Tarek Esper, Managing Director at SOCIALEYEZ.Once upon a time, the agency relationship was simple. A brief came in. The work went out. Success was measured by how strong the output was and how reliably it was delivered. For a long time, that model worked. The lines were clear, the expectations were manageable and as long as the work was good, everyone moved forward.
Today, it doesn’t work. And most people in the industry know it.
Across the Middle East, brands are operating in faster, more exposed environments than at any point in recent memory. The pressure starts earlier in the process. Decisions carry more weight. The margin between a campaign that lands and one that misses has narrowed and the cost of getting it wrong, commercially, reputationally, publicly, is higher than it used to be.
In that reality, brands are no longer looking for agencies that just do the work. They are looking for partners who help make the work count. That shift from output to impact, from process to partnership, is now defining which agency relationships last and which quietly dissolve.
Brands want partners, not processes
One of the clearest changes in recent years is what brands are actively moving away from. A scope of work still exists, it has to, but it no longer defines value. Too often, it creates something transactional, a steady flow of tasks, approvals and outputs that keeps things moving, but doesn’t always move the business forward. Brands have become far less tolerant of that arrangement.
What they expect now is real partnership. Being involved earlier in the thinking. Understanding the business, not just the communication brief. Having the confidence to question direction, challenge assumptions and help shape the strategy before teams start working on the wrong problem which, in environments moving at this pace, is a costly mistake.
This is where the gap between agencies is widening. Some are still operating the old way, waiting for the brief, responding to what’s asked and measuring success by how much they produce. Others step in earlier. They help define the problem rather than simply respond to it, and they take genuine responsibility for whether the work is solving the right challenge in the first place.
That’s where the value sits. Not in doing more, but in helping clients decide better.
Speed with judgement
There was a time when every significant action required more time. More layers. More rounds of alignment before anything moved. The logic made sense, complexity warranted caution and caution required process. But that pace no longer fits the environment brands are operating in, and it no longer fits what clients expect from the people they work with.
Brands don’t need more process. They need momentum, backed by judgement. They expect agency partners to know when to go deep and when to move. When something genuinely needs more thinking and when the answer is already clear enough to act on. That ability to read the room, to calibrate speed against rigour in real time has become critical.

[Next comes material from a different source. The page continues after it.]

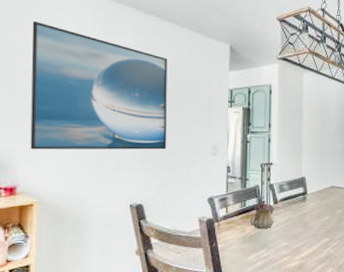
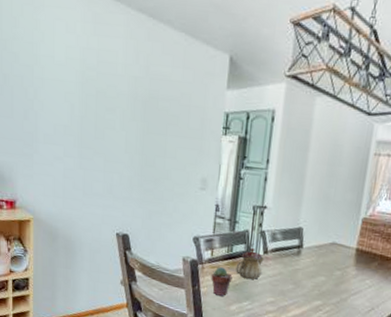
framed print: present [30,20,168,150] -> none [25,19,159,178]
potted succulent: none [227,222,248,249] -> present [211,267,233,296]

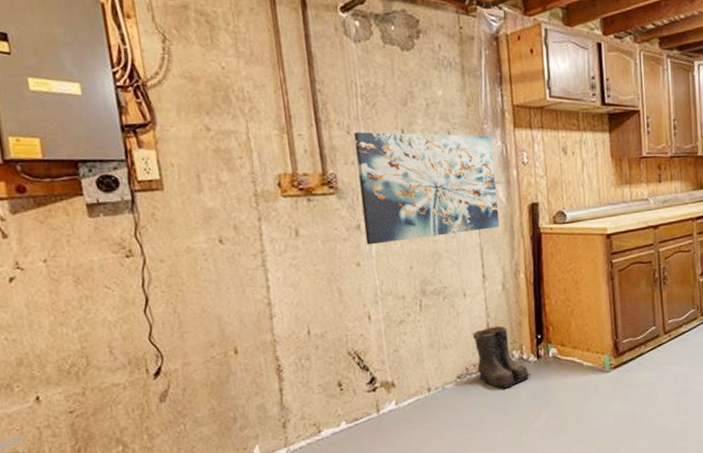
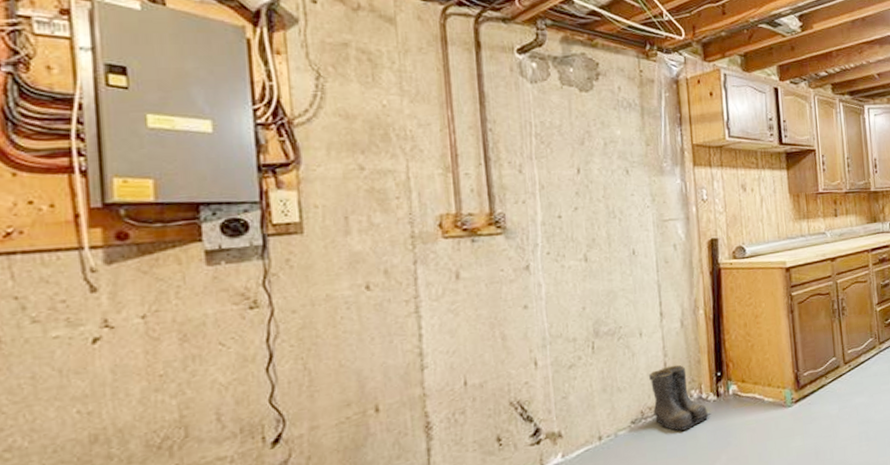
wall art: present [354,132,500,245] -> none [526,170,679,286]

Agility, properly understood, isn’t just about speed. It’s about removing the gap between thinking and doing. Acting with confidence, without waiting for perfect conditions that rarely arrive. This is where many agency relationships still fall short, not because the thinking isn’t strong, but because it’s used to delay action rather than support it. The expectation now is straightforward, think clearly, then move.
Clarity is the real value
As brand ecosystems have become more complex, clarity has quietly become more valuable than volume. Most brands today are managing multiple platforms, multiple markets and multiple pressures simultaneously. Content, media, performance, creators and customer experience are all connected whether or not the teams running them treat them that way. In that environment, producing more activity doesn’t help unless it’s aligned.
This is where agencies are expected to step in, not just to produce, but to bring a point of view. What matters right now. What can wait. What needs to connect to something else to work. What should stop. What is actually moving the business forward versus what is simply keeping people busy.
The agencies that stand out in this environment are not the ones adding to the noise. They are the ones simplifying decisions, aligning efforts and helping clients move with confidence in conditions that are, by design, uncertain.
Execution is expected. Perspective is the difference.
None of this diminishes the importance of execution. Strong work still matters. Speed still matters. Consistency, craft and reliability still matter. But today, these are expected. They are the baseline entry point for any credible agency relationship, not a differentiator.
What makes the difference now is perspective. The ability to read what’s happening in a market and know what it means. To focus on what matters and let go of what doesn’t. To connect communication decisions to real business outcomes. And to know when to push harder, when to simplify and when the smartest move is simply to act.
That is what brands are buying into, not an agency that waits to be told what to do, not a partner that confuses activity with value and not a team that retreats into process when clarity and action are what the moment requires.
They want partners who can shape direction, move with confidence and bring a steady point of view when things are uncertain. Partners who are already thinking about the problem before the brief arrives.
The agency relationship is heading somewhere new. The question for every agency operating in this market is no longer whether they can deliver good work.
It’s whether they can bring the judgement, the speed and the perspective that makes them genuinely valuable before the work even starts.
By Tarek Esper, Managing Director at SOCIALEYEZ.